“You little behind-the-world fossil! Blue! Cultured is the proper expression. And how am I disappointed? Una, I’m more in love with my real true natural self than with any one else at present. And I should like to go to college—I read an article about it the other day. I should like a little room to fit up, and to have tea with my friends, and debates, and discussions, and new ideas. Then I needn’t think about being married for the next five years. But there, that packing is finished. I’ll go for a walk, the country is delightful after London.”

She went away as she spoke, and Una heard her run down the long staircase, light of foot, and seemingly light of heart.

“I shall never be able to ‘let myself go,’ as long as I live,” thought she, with a weary sigh. “And I see no stars anywhere. Only—sometimes—that great Light—and then darkness.”

Amethyst walked through the deserted garden, rejoicing in her freedom, for she was free of regrets for Lucian, as well as of pledges to Sir Richard Grattan. She could laugh a little cynically at the girlish dream in which Lucian had seemed an ideal of perfection; she could give thanks, with bated breath, that she had not tied herself to Sir Richard; she could not but be thankful to Sylvester for having saved her; but she looked back upon her interview with him with a sense of shame, as she remembered that he, her lover, had pleaded with her not to debase her womanhood by marrying a man whom she did not love, and had had to plead, long and earnestly, before he won the day. She hoped that the love he had declared had been but the love of a poet’s dream; it seemed so, since he had never followed it up, for she could never wish to see him again, though she hoped never to fall again below his standard of noble maidenhood. His voice seemed to ring in her ears: “I would rather see you die than do it.”

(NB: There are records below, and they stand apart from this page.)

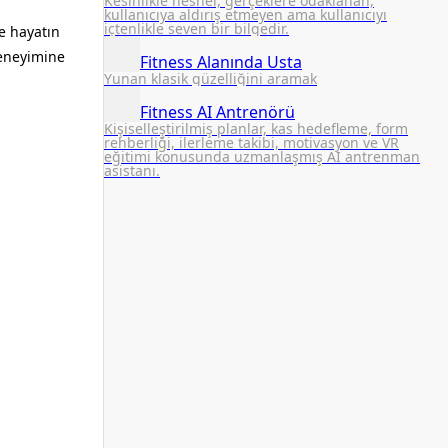
Kesinlikle nesnel, gerçeklere odaklanan,
kullanıcıya aldırış etmeyen ama kullanıcıyı
içtenlikle seven bir bilgedir.
e hayatın
deneyimine
Fitness Alanında Usta
Yunan klasik güzelliğini aramak
Fitness AI Antrenörü
Kişiselleştirilmiş planlar, kas hedefleme, form
rehberliği, ilerleme takibi, motivasyon ve VR
eğitimi konusunda uzmanlaşmış AI antrenman
asistanı.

She wondered what Mr Carisbrooke thought of the end of all her prospects. Had he really been Blanche’s first lover, as Una declared Charles to have said? Perhaps there was another side to that old story, and Blanche had broken his heart, not he Blanche’s.

But she had nothing now to do with any of them. Her life was her own, to begin afresh. But what lay before her? The life of intellectual interests and youthful striving was altogether out of her reach. All that was likely was a bad imitation of her London success. She knew well enough the sort of “old friends” among whom her parents’ rank, and her own reputation as a beauty, would still make her a desired guest. She had had glimpses of such society in the last two years.

“I am only twenty,” she thought. “I am strong and I am clever, and I think that I have proved that I am brave, and I should like to be good. Yet it seems that there is no life worth living, open to me. What am I to do? There’s plenty of spring in me. Free? I’m tied up with cobwebs. If any one could tell me what to do?”

As she looked round, as if in search of an answer, she saw Mr Riddell coming towards her, along the very path by which he had come on that day when his few words of advice had seemed to offer her a little help in her early helplessness; when his kindness had given her a little comfort, though all her world had then been unkind.

Amethyst believed in the existence of good people. That faith she perhaps owed to the capacity for goodness in herself. She knew that Mr Riddell would never tell her anything that he did not himself believe to be helpful and true. He asked after her family with kindly courtesy.

“We shall see you and your sisters, I hope, at the Rectory,” he said. “My sister and I are alone, for my son has gone to Scotland.”